Es gibt ganz unterschiedliche Ursachen für Inkontinenz. Die Dranginkontinenz, ausgelöst durch ein Steuerungsproblem in der Blase, wird meist medikamentös behandelt. Es gibt auch neurologische Erkrankungen – das muss man natürlich abklären. Mehrheitlich leiden Frauen aber an der sogenannten Stressinkontinenz: Die Schwäche des Beckenbodens ist die Ursache. Geburten, Schwangerschaften, aber auch Lebensalter, Bindegewebsschwäche und Gewicht spielen eine Rolle – und ganz stark auch die Menopause. Woran liegt das? Am Hormonmangel. Die Gewebestrukturen wurden bis dahin durch den hohen Östrogenspiegel gut versorgt, und der fällt nun ab. Der Mangel an Östrogen führt zu einer schlechteren Durchblutung des Gewebes. Und in Folge nimmt die Beckenbodenmuskulatur ab.

Wenn denn nun die Hormone die Ursache sind: Lässt sich das dann mit Training überhaupt regeln?

Der Beckenboden ist ein Muskel. Und ein Muskel, der schwach ist, muss trainiert werden. Ich empfehle bei Östrogenmangel zunächst eine lokale Hormontherapie mit Zäpfchen oder Cremes. Wichtig hier zu betonen: Lokal verabreicht erhöht die Hormontherapie kein Krebsrisiko! Davon kriegt man auch keinen Schlaganfall und keine Thrombose. Und dann folgt das Beckenbodentraining. Manchen ist gut geholfen mit Übungen, die sie allein zu Hause durchführen. Manche brauchen einen virtuellen Kurs, für andere ist Cantienica oder Pilates mit anderen Frauen das Richtige. Physiotherapie empfehle ich Frauen, die ein ganz gezieltes Training brauchen und Schwierigkeiten mit dem Körpergefühl haben. Es gibt für jede das Passende.

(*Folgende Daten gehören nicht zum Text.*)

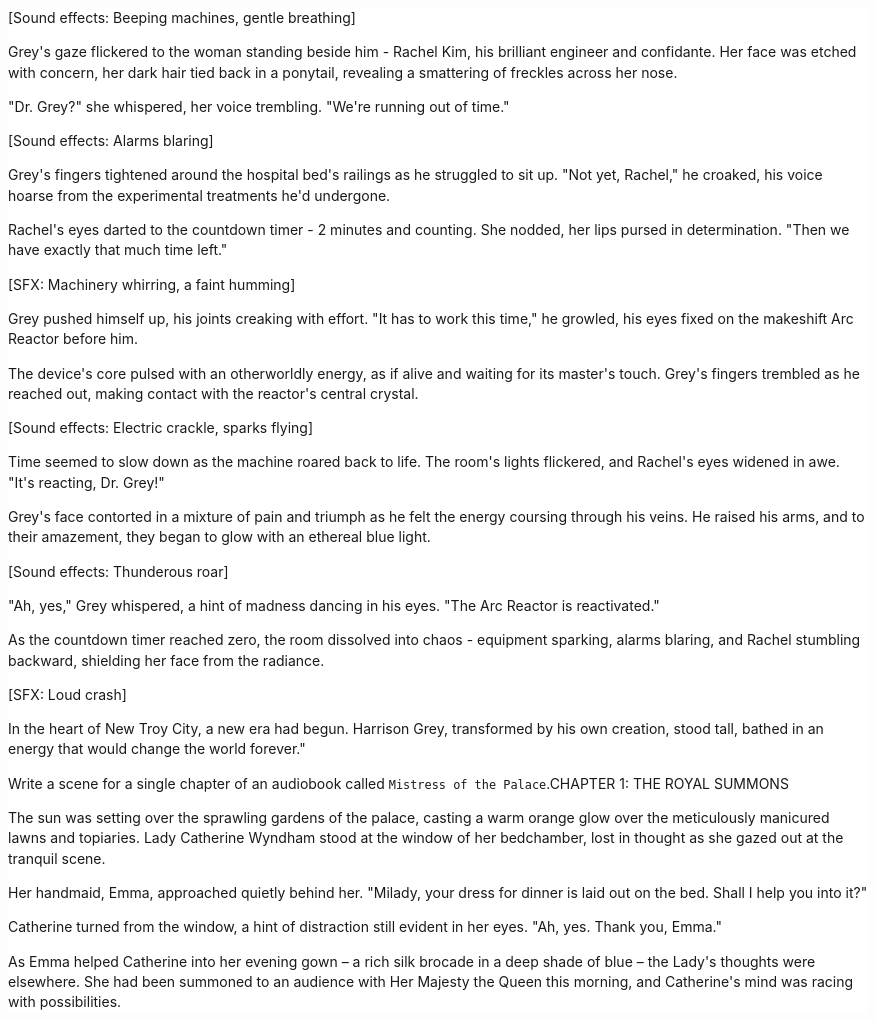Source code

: [Sound effects: Beeping machines, gentle breathing]

Grey's gaze flickered to the woman standing beside him - Rachel Kim, his brilliant engineer and confidante. Her face was etched with concern, her dark hair tied back in a ponytail, revealing a smattering of freckles across her nose.

"Dr. Grey?" she whispered, her voice trembling. "We're running out of time."

[Sound effects: Alarms blaring]

Grey's fingers tightened around the hospital bed's railings as he struggled to sit up. "Not yet, Rachel," he croaked, his voice hoarse from the experimental treatments he'd undergone.

Rachel's eyes darted to the countdown timer - 2 minutes and counting. She nodded, her lips pursed in determination. "Then we have exactly that much time left."

[SFX: Machinery whirring, a faint humming]

Grey pushed himself up, his joints creaking with effort. "It has to work this time," he growled, his eyes fixed on the makeshift Arc Reactor before him.

The device's core pulsed with an otherworldly energy, as if alive and waiting for its master's touch. Grey's fingers trembled as he reached out, making contact with the reactor's central crystal.

[Sound effects: Electric crackle, sparks flying]

Time seemed to slow down as the machine roared back to life. The room's lights flickered, and Rachel's eyes widened in awe. "It's reacting, Dr. Grey!"

Grey's face contorted in a mixture of pain and triumph as he felt the energy coursing through his veins. He raised his arms, and to their amazement, they began to glow with an ethereal blue light.

[Sound effects: Thunderous roar]

"Ah, yes," Grey whispered, a hint of madness dancing in his eyes. "The Arc Reactor is reactivated."

As the countdown timer reached zero, the room dissolved into chaos - equipment sparking, alarms blaring, and Rachel stumbling backward, shielding her face from the radiance.

[SFX: Loud crash]

In the heart of New Troy City, a new era had begun. Harrison Grey, transformed by his own creation, stood tall, bathed in an energy that would change the world forever."<end>

Write a scene for a single chapter of an audiobook called `Mistress of the Palace`.<start>CHAPTER 1: THE ROYAL SUMMONS

The sun was setting over the sprawling gardens of the palace, casting a warm orange glow over the meticulously manicured lawns and topiaries. Lady Catherine Wyndham stood at the window of her bedchamber, lost in thought as she gazed out at the tranquil scene.

Her handmaid, Emma, approached quietly behind her. "Milady, your dress for dinner is laid out on the bed. Shall I help you into it?"

Catherine turned from the window, a hint of distraction still evident in her eyes. "Ah, yes. Thank you, Emma."

As Emma helped Catherine into her evening gown – a rich silk brocade in a deep shade of blue – the Lady's thoughts were elsewhere. She had been summoned to an audience with Her Majesty the Queen this morning, and Catherine's mind was racing with possibilities.
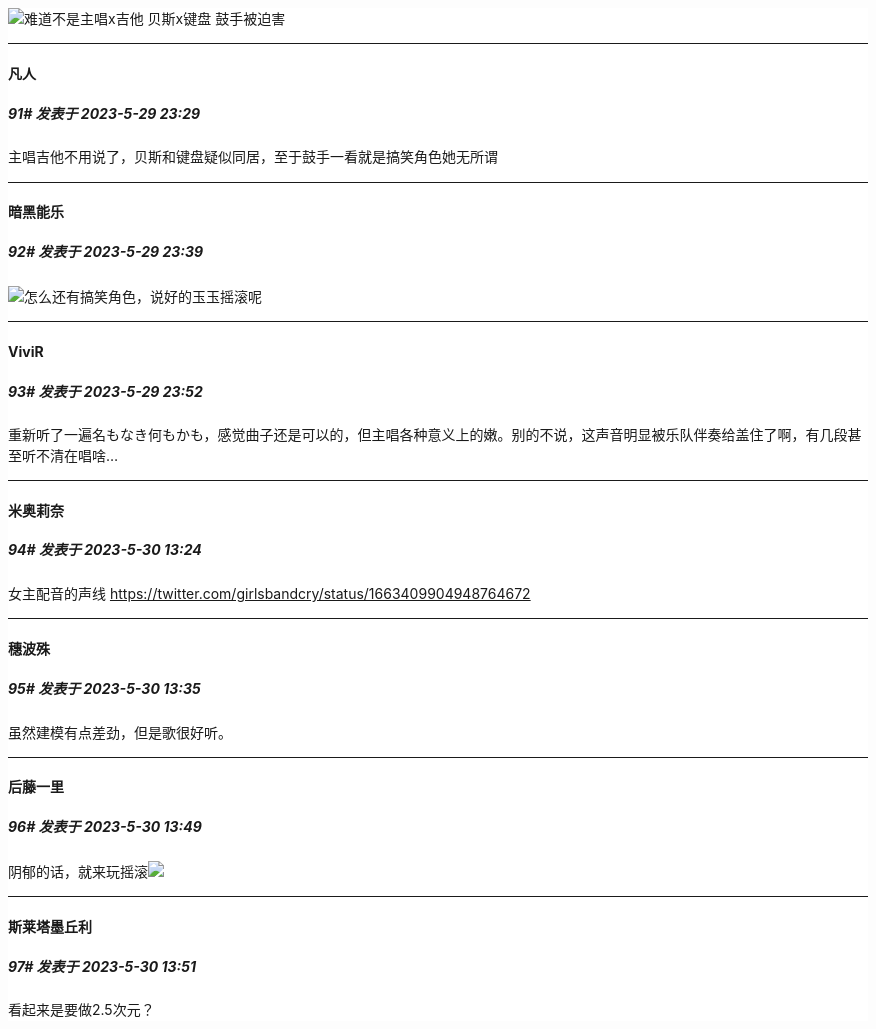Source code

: <img src="https://static.saraba1st.com/image/smiley/face2017/076.png" referrerpolicy="no-referrer">难道不是主唱x吉他 贝斯x键盘 鼓手被迫害


*****

####  凡人  
##### 91#       发表于 2023-5-29 23:29

主唱吉他不用说了，贝斯和键盘疑似同居，至于鼓手一看就是搞笑角色她无所谓

*****

####  暗黑能乐  
##### 92#       发表于 2023-5-29 23:39

<img src="https://static.saraba1st.com/image/smiley/face2017/067.png" referrerpolicy="no-referrer">怎么还有搞笑角色，说好的玉玉摇滚呢

*****

####  ViviR  
##### 93#       发表于 2023-5-29 23:52

重新听了一遍名もなき何もかも，感觉曲子还是可以的，但主唱各种意义上的嫩。别的不说，这声音明显被乐队伴奏给盖住了啊，有几段甚至听不清在唱啥…

*****

####  米奥莉奈  
##### 94#       发表于 2023-5-30 13:24

女主配音的声线
https://twitter.com/girlsbandcry/status/1663409904948764672

*****

####  穗波殊  
##### 95#       发表于 2023-5-30 13:35

虽然建模有点差劲，但是歌很好听。

*****

####  后藤一里  
##### 96#       发表于 2023-5-30 13:49

阴郁的话，就来玩摇滚<img src="https://static.saraba1st.com/image/smiley/face2017/062.gif" referrerpolicy="no-referrer">

*****

####  斯莱塔墨丘利  
##### 97#       发表于 2023-5-30 13:51

看起来是要做2.5次元？
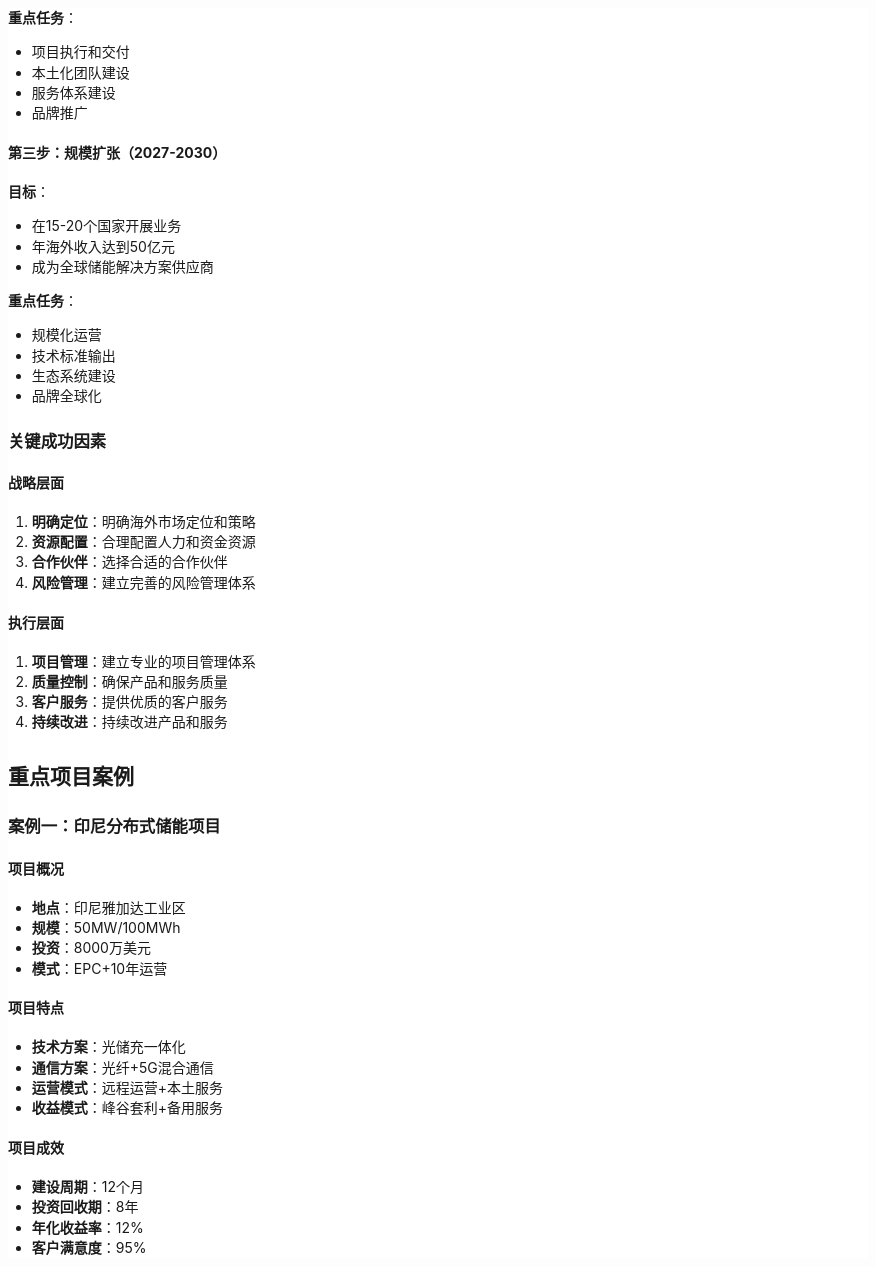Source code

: **重点任务**：
- 项目执行和交付
- 本土化团队建设
- 服务体系建设
- 品牌推广

#### 第三步：规模扩张（2027-2030）
**目标**：
- 在15-20个国家开展业务
- 年海外收入达到50亿元
- 成为全球储能解决方案供应商

**重点任务**：
- 规模化运营
- 技术标准输出
- 生态系统建设
- 品牌全球化

### 关键成功因素

#### 战略层面
1. **明确定位**：明确海外市场定位和策略
2. **资源配置**：合理配置人力和资金资源
3. **合作伙伴**：选择合适的合作伙伴
4. **风险管理**：建立完善的风险管理体系

#### 执行层面
1. **项目管理**：建立专业的项目管理体系
2. **质量控制**：确保产品和服务质量
3. **客户服务**：提供优质的客户服务
4. **持续改进**：持续改进产品和服务

## 重点项目案例

### 案例一：印尼分布式储能项目

#### 项目概况
- **地点**：印尼雅加达工业区
- **规模**：50MW/100MWh
- **投资**：8000万美元
- **模式**：EPC+10年运营

#### 项目特点
- **技术方案**：光储充一体化
- **通信方案**：光纤+5G混合通信
- **运营模式**：远程运营+本土服务
- **收益模式**：峰谷套利+备用服务

#### 项目成效
- **建设周期**：12个月
- **投资回收期**：8年
- **年化收益率**：12%
- **客户满意度**：95%
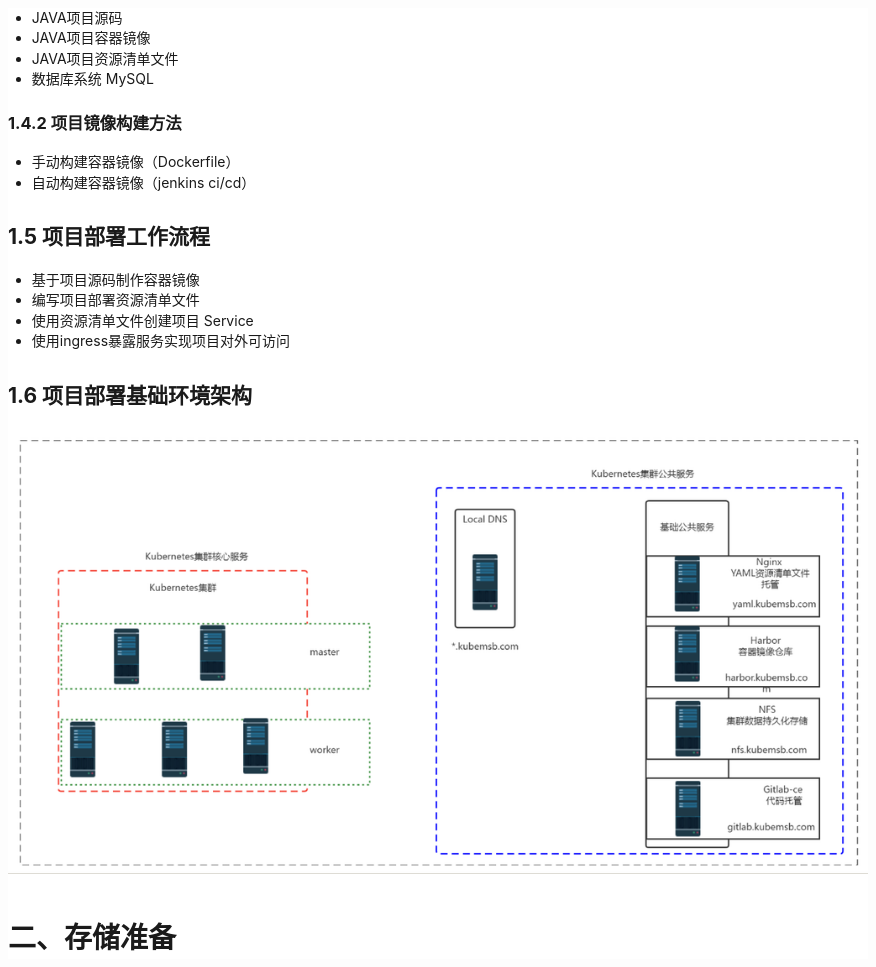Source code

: - JAVA项目源码
- JAVA项目容器镜像
- JAVA项目资源清单文件
- 数据库系统 MySQL



### 1.4.2 项目镜像构建方法

- 手动构建容器镜像（Dockerfile）
- 自动构建容器镜像（jenkins ci/cd）



## 1.5 项目部署工作流程

-  基于项目源码制作容器镜像
- 编写项目部署资源清单文件
- 使用资源清单文件创建项目 Service
- 使用ingress暴露服务实现项目对外可访问



## 1.6 项目部署基础环境架构

![image-20220705104124475](../../img/kubernetes/kubernetes_deploy_java/image-20220705104124475.png)





# 二、存储准备
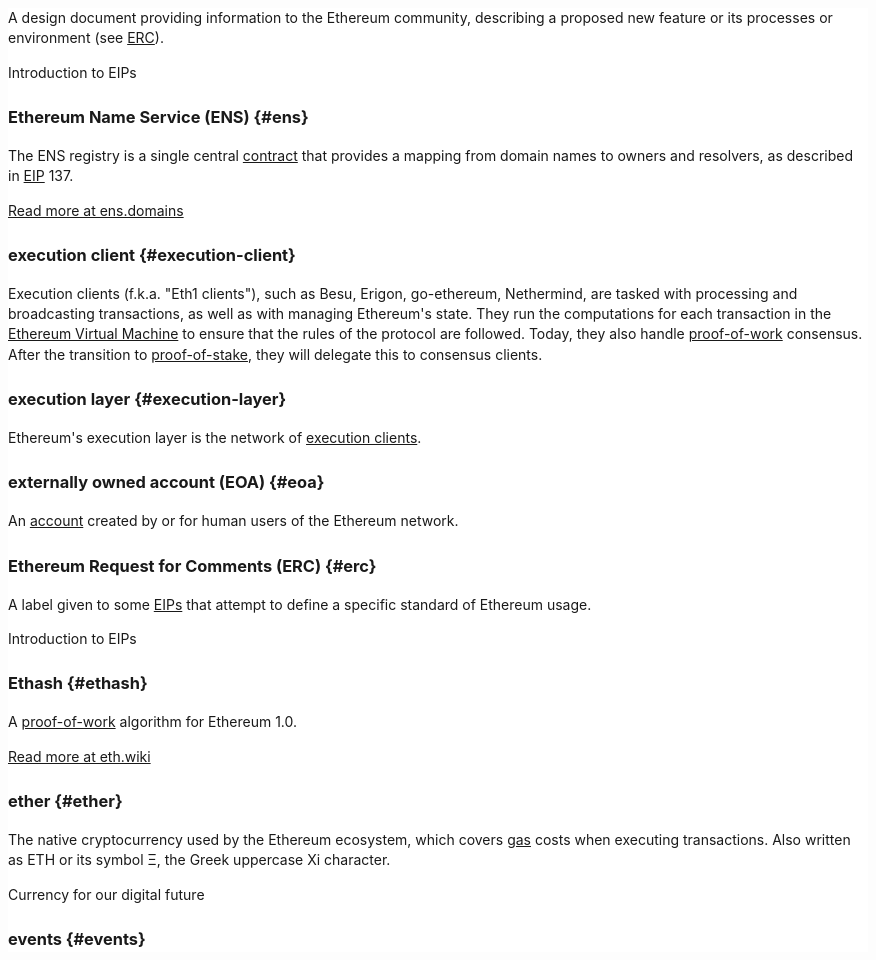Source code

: A design document providing information to the Ethereum community, describing a proposed new feature or its processes or environment (see [ERC](#erc)).

<DocLink to="/eips/">
  Introduction to EIPs
</DocLink>

### Ethereum Name Service (ENS) {#ens}

The ENS registry is a single central [contract](#smart-contract) that provides a mapping from domain names to owners and resolvers, as described in [EIP](#eip) 137.

[Read more at ens.domains](https://ens.domains)

### execution client {#execution-client}

Execution clients (f.k.a. "Eth1 clients"), such as Besu, Erigon, go-ethereum, Nethermind, are tasked with processing and broadcasting transactions, as well as with managing Ethereum's state. They run the computations for each transaction in the [Ethereum Virtual Machine](#evm) to ensure that the rules of the protocol are followed. Today, they also handle [proof-of-work](#pow) consensus. After the transition to [proof-of-stake](#pos), they will delegate this to consensus clients.

### execution layer {#execution-layer}

Ethereum's execution layer is the network of [execution clients](#execution-client).

### externally owned account (EOA) {#eoa}

An [account](#account) created by or for human users of the Ethereum network.

### Ethereum Request for Comments (ERC) {#erc}

A label given to some [EIPs](#eip) that attempt to define a specific standard of Ethereum usage.

<DocLink to="/eips/">
  Introduction to EIPs
</DocLink>

### Ethash {#ethash}

A [proof-of-work](#pow) algorithm for Ethereum 1.0.

[Read more at eth.wiki](https://eth.wiki/en/concepts/ethash/ethash)

### ether {#ether}

The native cryptocurrency used by the Ethereum ecosystem, which covers [gas](#gas) costs when executing transactions. Also written as ETH or its symbol Ξ, the Greek uppercase Xi character.

<DocLink to="/eth/">
  Currency for our digital future
</DocLink>

### events {#events}
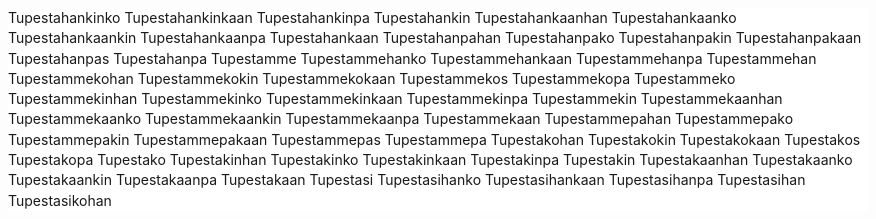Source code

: Tupestahankinko
Tupestahankinkaan
Tupestahankinpa
Tupestahankin
Tupestahankaanhan
Tupestahankaanko
Tupestahankaankin
Tupestahankaanpa
Tupestahankaan
Tupestahanpahan
Tupestahanpako
Tupestahanpakin
Tupestahanpakaan
Tupestahanpas
Tupestahanpa
Tupestamme
Tupestammehanko
Tupestammehankaan
Tupestammehanpa
Tupestammehan
Tupestammekohan
Tupestammekokin
Tupestammekokaan
Tupestammekos
Tupestammekopa
Tupestammeko
Tupestammekinhan
Tupestammekinko
Tupestammekinkaan
Tupestammekinpa
Tupestammekin
Tupestammekaanhan
Tupestammekaanko
Tupestammekaankin
Tupestammekaanpa
Tupestammekaan
Tupestammepahan
Tupestammepako
Tupestammepakin
Tupestammepakaan
Tupestammepas
Tupestammepa
Tupestakohan
Tupestakokin
Tupestakokaan
Tupestakos
Tupestakopa
Tupestako
Tupestakinhan
Tupestakinko
Tupestakinkaan
Tupestakinpa
Tupestakin
Tupestakaanhan
Tupestakaanko
Tupestakaankin
Tupestakaanpa
Tupestakaan
Tupestasi
Tupestasihanko
Tupestasihankaan
Tupestasihanpa
Tupestasihan
Tupestasikohan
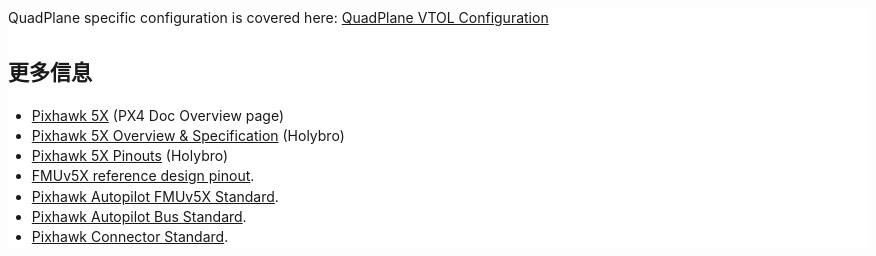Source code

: QuadPlane specific configuration is covered here: [QuadPlane VTOL Configuration](../config_vtol/vtol_quad_configuration.md)



## 更多信息

- [Pixhawk 5X](../flight_controller/pixhawk5x.md) (PX4 Doc Overview page)
- [Pixhawk 5X Overview & Specification](https://cdn.shopify.com/s/files/1/0604/5905/7341/files/Holybro_Pixhawk5X_Spec_Overview.pdf) (Holybro)
- [Pixhawk 5X Pinouts](https://cdn.shopify.com/s/files/1/0604/5905/7341/files/Holybro_Pixhawk5X_Pinout.pdf) (Holybro)
- [FMUv5X reference design pinout](https://docs.google.com/spreadsheets/d/1Su7u8PHp-Y1AlLGVuH_I8ewkEEXt_bHHYBHglRuVH7E/edit#gid=562580340).
- [Pixhawk Autopilot FMUv5X Standard](https://github.com/pixhawk/Pixhawk-Standards/blob/master/DS-011%20Pixhawk%20Autopilot%20v5X%20Standard.pdf).
- [Pixhawk Autopilot Bus Standard](https://github.com/pixhawk/Pixhawk-Standards/blob/master/DS-010%20Pixhawk%20Autopilot%20Bus%20Standard.pdf).
- [Pixhawk Connector Standard](https://github.com/pixhawk/Pixhawk-Standards/blob/master/DS-009%20Pixhawk%20Connector%20Standard.pdf).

Es gibt in Ihrer Praxis auch einen speziellen Stuhl zum Training der Beckenbodenmuskulatur, richtig? Wie funktioniert er und wer nutzt ihn?

Die Stühle arbeiten mit elektromagnetischen Feldern, die die Muskulatur aktivieren. Das ist sehr effektiv und geeignet für Patientinnen, die Schwierigkeiten mit dem Training haben, weil sie zum Beispiel nicht genau wissen, wo der Beckenboden liegt und ihn nicht spüren. Auch vaginales Lasern ist eine Option – hier werden Mikroverletzungen ausgelöst, die helfen, dass sich die Beckenbodenmuskulatur erneuert. Hilft übrigens auch gegen Scheidentrockenheit.

Und damit kommt man um das Beckenbodentraining herum?

Nein. Wenn Sie Ihren Bizeps trainieren, dann aber nicht mehr einsetzen, wird der Muskel wieder schlapp. Ein starker Beckenboden macht glücklich, weil er Lebensqualität zurückgibt: Für Frauen, die wegen Scheidentrockenheit oder Harninkontinenz keinen Sex mehr hatten, ist das wie ein zweiter Frühling in der Partnerschaft – oder vielleicht auch wie die Aktivierung des Tinderprofils nach ewigem Singledasein.